Carlos Alberto Sardenberg: O Globo
incomunicável, de Atibaia ao mundo
Até dá para entender. Com tanto grampo e com tanta quebra de sigilo, é
realmente prudente que uma pessoa muito visada evite ter um celular
normal, com nome e número conhecidos por todo mundo. Sem contar o risco
de ter vazada uma conversa particular, tem o problema do assédio. Mas,
especulemos: se um dos donos do Sítio Santa Bárbara, de Atibaia, quiser
saber se está tudo bem quando Lula estiver lá num fim de semana, como
faz?
Ou ainda, se um dos advogados precisar checar uma informação urgente relativa às diversas investigações em andamento?

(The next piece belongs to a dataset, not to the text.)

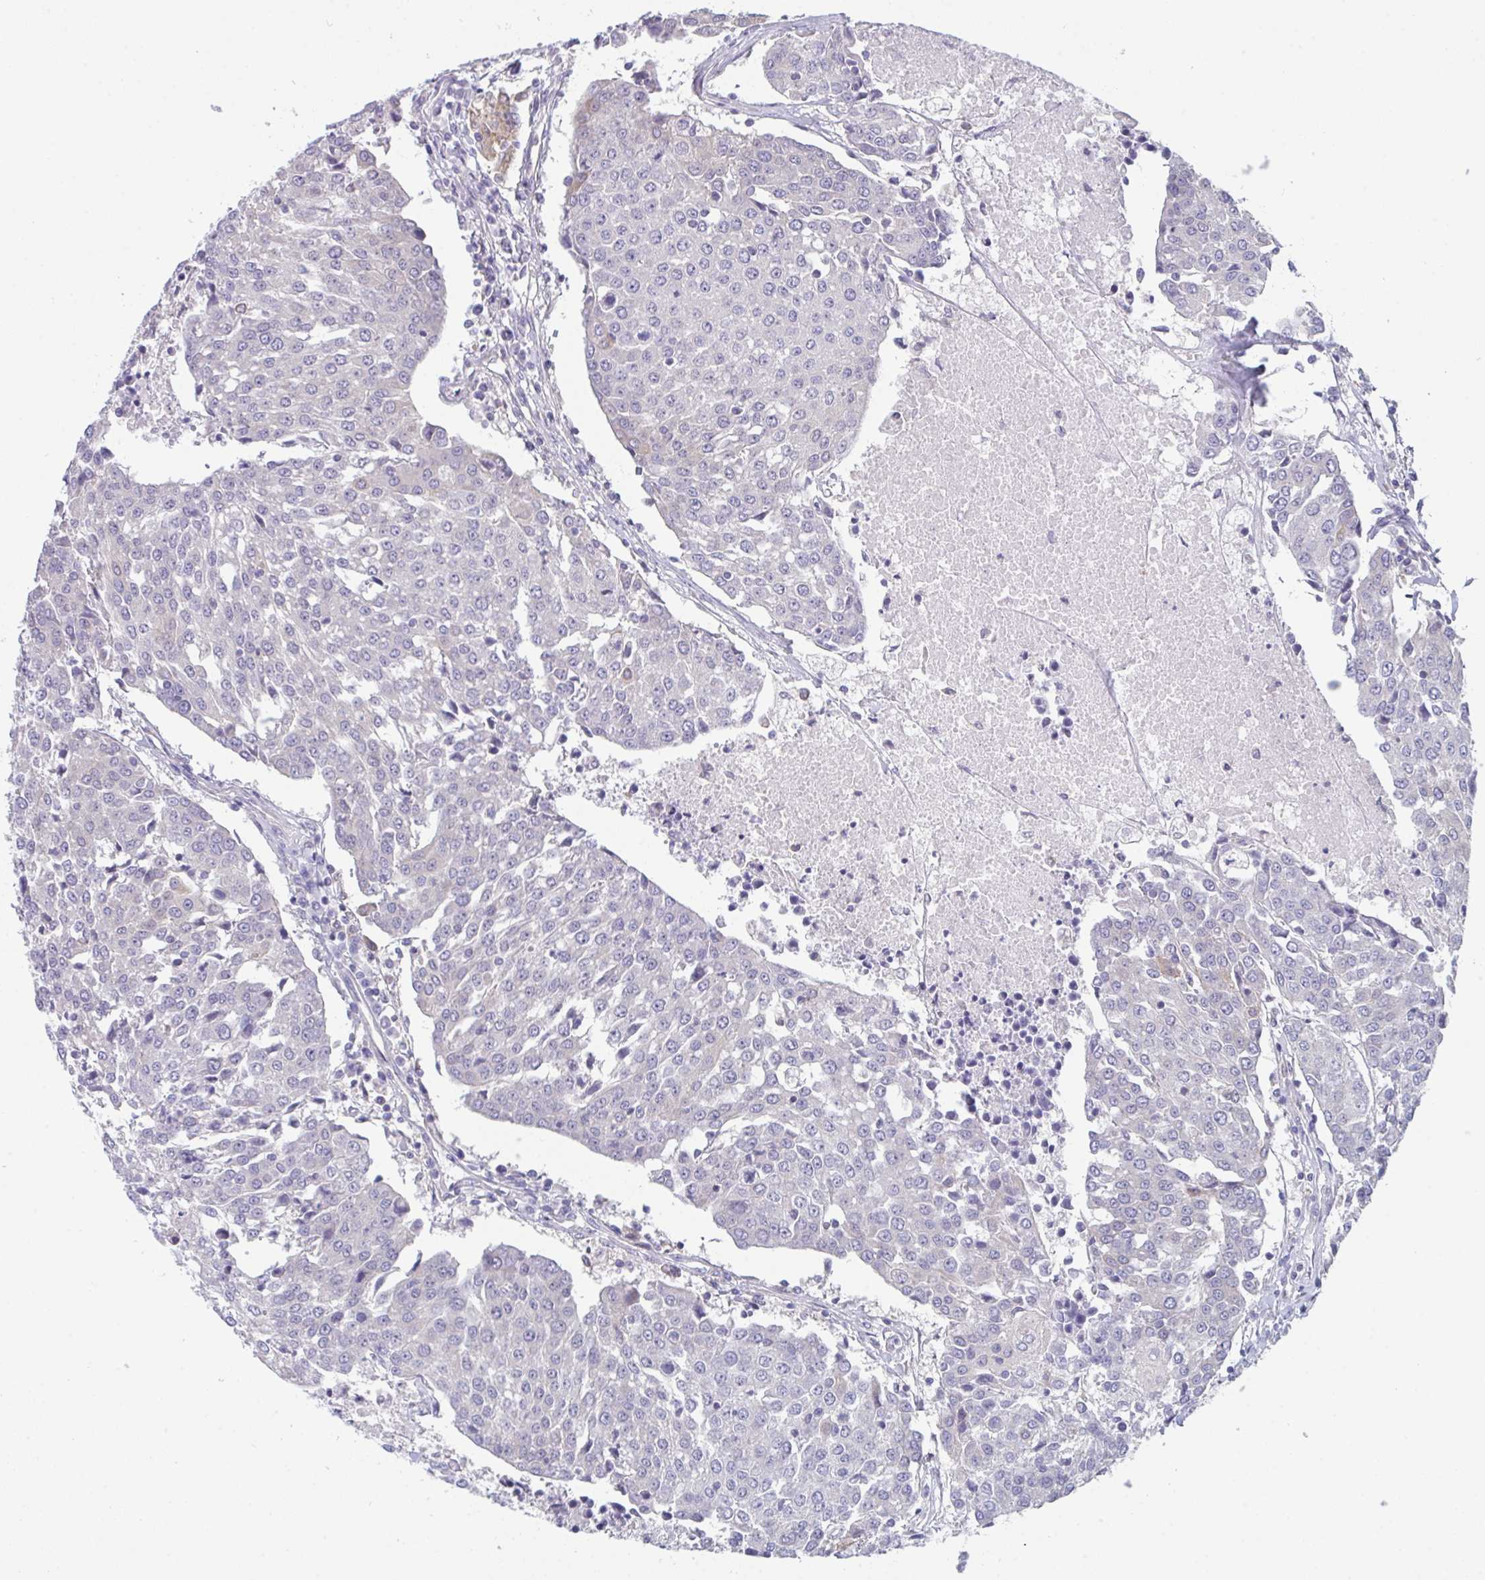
{"staining": {"intensity": "negative", "quantity": "none", "location": "none"}, "tissue": "urothelial cancer", "cell_type": "Tumor cells", "image_type": "cancer", "snomed": [{"axis": "morphology", "description": "Urothelial carcinoma, High grade"}, {"axis": "topography", "description": "Urinary bladder"}], "caption": "Immunohistochemistry image of neoplastic tissue: human urothelial cancer stained with DAB reveals no significant protein staining in tumor cells.", "gene": "PTPRD", "patient": {"sex": "female", "age": 85}}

Poderiam ligar, já que a Oi instalou uma antena de celular bem ali na entrada do sítio.
Mas não vai dar. O Instituto Lula informa que o ex-presidente não usa
celular. E como essa informação foi dada quando jornais perguntaram se o
ex-presidente tinha algo a dizer sobre a tal antena da Oi, deve-se
entender que a negativa tem sentido amplo. Algo assim:
ninguém ligado ao ex-presidente usa celular, nem ele, nem sua família,
nem seus assessores, nem ninguém que esteja trabalhando para ele. Isso
quer dizer que não usam também essas coisas de internet vinculadas ao
celular, como WhatsApp e mesmo e-mails.
Quer se comunicar? Tem que ir pessoalmente.
Vai daí, imaginem a situação da Oi ou de alguém por lá. Pois alguém da
empresa deu ordens para que a operadora instalasse uma antena ao lado do
sítio. Reparem: só a Oi colocou antena ali. Gastou dinheiro com isso:
aluguel do terreno, compra de equipamentos, colocação da torre, salários
de funcionários e vigias.
— E tudo isso pra quê, idiota(s)? Não sabia(m) que Lula não usa celular?
Poderia ter ocorrido em algum escritório da Oi, não poderia? O(s) cara(s) tentaria(m) se defender:
— Como a gente ia adivinhar?
— Você(s) não era(m) amigos dele? — insistiriam.
Tudo considerado, se a Oi quis fazer um favorzinho ao ex-presidente, gastou dinheiro por nada, tal é a história. Parece absurda?
Pois tem mais. Uma dúvida aqui: o Instituto Lula quis dizer que o
ex-presidente, no sentido amplo, não usa celular só quando vai a Atibaia
ou em nenhum lugar, nem no apartamento em São Bernardo, nem no
escritório do instituto? Que não usa celular da Oi ou de nenhuma
operadora?
Seria realmente uma situação inédita: um ex-presidente, da importância de Lula, incomunicável, de Atibaia ao mundo.
Parece ridículo, não é mesmo?
E é mesmo?
Então, por que estamos falando disso? Porque revela um padrão de
comportamento político que é uma combinação de falta de respeito e
incompetência.
Reparem: o sítio está lá; foi reformado para a família Lula; as
melhorias incluem a antena da Oi; a operadora tem sociedade com um dos
filhos de Lula; tem no seu controle acionário a OAS, cujos funcionários
andaram lá pelo sítio; a OAS está na Lava-Jato; a antena praticamente só
dá sinal para o sítio; o ex-presidente foi lá mais de cem vezes, com
familiares e seguranças.
E daí?
Vem o Instituto Lula e diz que o ex-presidente não usa celular.
Como podem ter pensado e, pior, divulgado uma coisa tão falsa e tão ridícula?
Capaz de ser coisa de advogado à antiga, daquele tempo que se derrubava
qualquer coisa nos tribunais com qualquer filigrana, por mais ridícula
que fosse. Tipo assim: Lula não usa celular, não tem aparelhos
registrados em seu nome, logo não pode ser considerado beneficiário do
favor da antena.
Os seguranças usam celular? Os familiares?
Não interessa, não é do ex-presidente.
Só falta dizer que Lula nem sabia que o pessoal usava celular.
Encontra-se esse tipo de coisa em todas as investigações da Lava-Jato ou ligadas a ela.
Manobras para atrasar os processos, tentativas de desclassificar as
acusações (lembram-se do mensalão? “Caixa dois não é crime”) e
tentativas de excluir o acusado “que não sabia de nada, nem assinou
nada”.
Em boa hora, em momento crucial, Joaquim Barbosa trouxe a teoria do domínio do fato.
Aplica-se aqui de novo: Lula podia não usar o celular, mas sabia quem usava e para quê.